Rewrite the passage of the Kingsbury band history below from "In early 2004, the" up to and including "Southeastern United States.", changing "Central Florida" to "North Florida".

### TEXT:
<<<<

- Origin: Orlando, Florida, United States
- Genres: Psychedelic rock, indie rock
- Years active: 2003–present
- Members: Bruce Reed Mark Freeman T.J. Burke Samantha Christine
- Past members: Nick Anderson Riley Anderson Alexis Hamlin-Vogler

= Kingsbury (band) =

US musical group

Kingsbury is an Orlando-based psychedelic indie rock band, signed to Post Records.

==History==
Kingsbury formed in 2003 in Orlando, Florida when songwriter Bruce Reed met bass player Mark Freeman and drummer T.J. Burke. Reed had recorded a number of songs on a four-track machine. In December 2003, guitarist Nick Sanders and keyboardist Riley Anderson also joined the band.

In early 2004, the band released its first record, a 4-song EP called This Place is Coming Down. The band started playing shows in and around Central Florida, then in other parts of Florida. This Place is Coming Down received positive reviews from several media outlets. Lost at Sea Magazine said “This Place is Coming Down not only introduces a band with real great potential, but one that is already writing mature interesting music.” Delusions of Adequacy said "This Place is Coming Down is a strong achievement from a talented group of musicians looking to break their way into the often tumultuous indie-rock scene."

In August 2004, Kingsbury began its first tour, focusing on the Southeastern United States.

In 2005, Kingsbury released its second EP, The Open Sea.

Kingsbury completed two tours in the summer of 2005 in support of The Great Compromise, the first tour focusing on the Southeast U.S. and the second covering the Northeast and west to Chicago.

>>>>

### PROVIDED MATERIAL:
<<<<

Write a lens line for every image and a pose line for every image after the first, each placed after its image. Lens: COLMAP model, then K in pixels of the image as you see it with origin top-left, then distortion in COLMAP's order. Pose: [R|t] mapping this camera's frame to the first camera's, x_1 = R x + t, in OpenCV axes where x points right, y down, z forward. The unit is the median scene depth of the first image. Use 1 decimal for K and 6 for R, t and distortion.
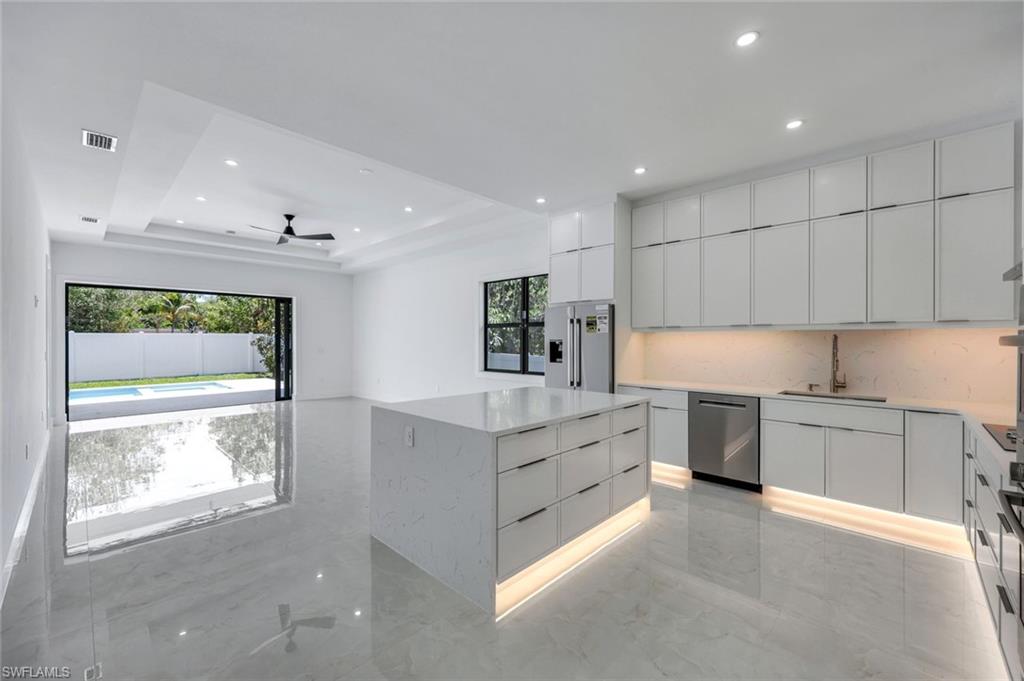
lens RADIAL K [[419.0, 0, 510.3], [0, 419.0, 342.0], [0, 0, 1]] dist [-0.002347, -0.000121]
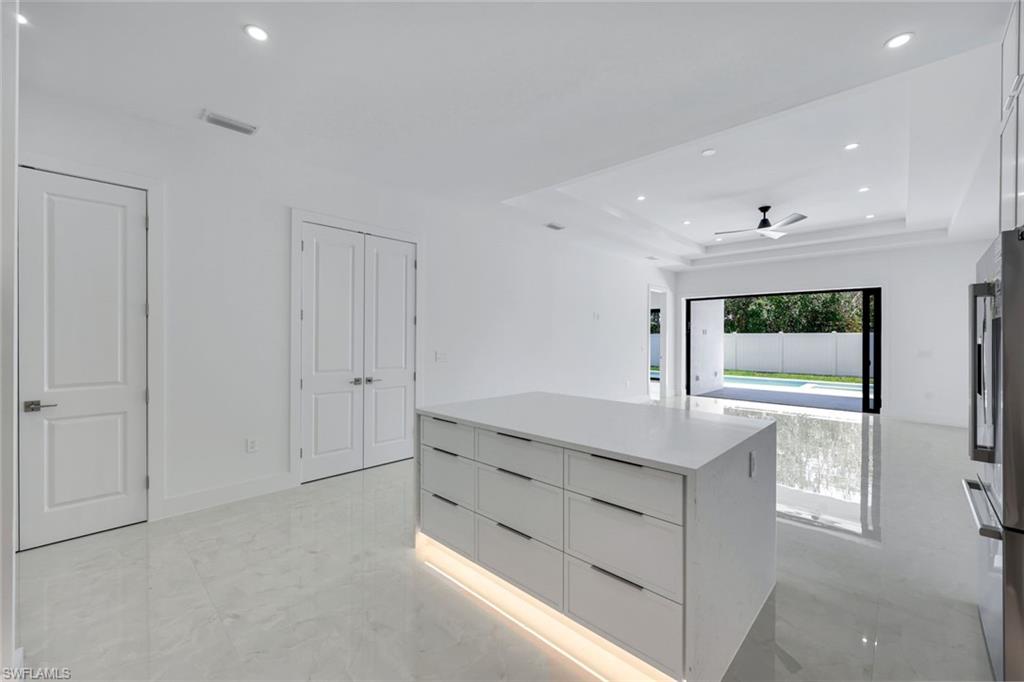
lens RADIAL K [[419.0, 0, 511.8], [0, 419.0, 338.0], [0, 0, 1]] dist [-0.002347, -0.000121]
pose [[-0.011850, 0.000719, -0.999930, 0.326208], [-0.010390, 0.999946, 0.000842, -0.001814], [0.999876, 0.010400, -0.011842, 0.340948]]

>>>>

### EXERCISE SOLUTION:
In early 2004, the band released its first record, a 4-song EP called This Place is Coming Down. The band started playing shows in and around North Florida, then in other parts of Florida. This Place is Coming Down received positive reviews from several media outlets. Lost at Sea Magazine said “This Place is Coming Down not only introduces a band with real great potential, but one that is already writing mature interesting music.” Delusions of Adequacy said "This Place is Coming Down is a strong achievement from a talented group of musicians looking to break their way into the often tumultuous indie-rock scene."

In August 2004, Kingsbury began its first tour, focusing on the Southeastern United States.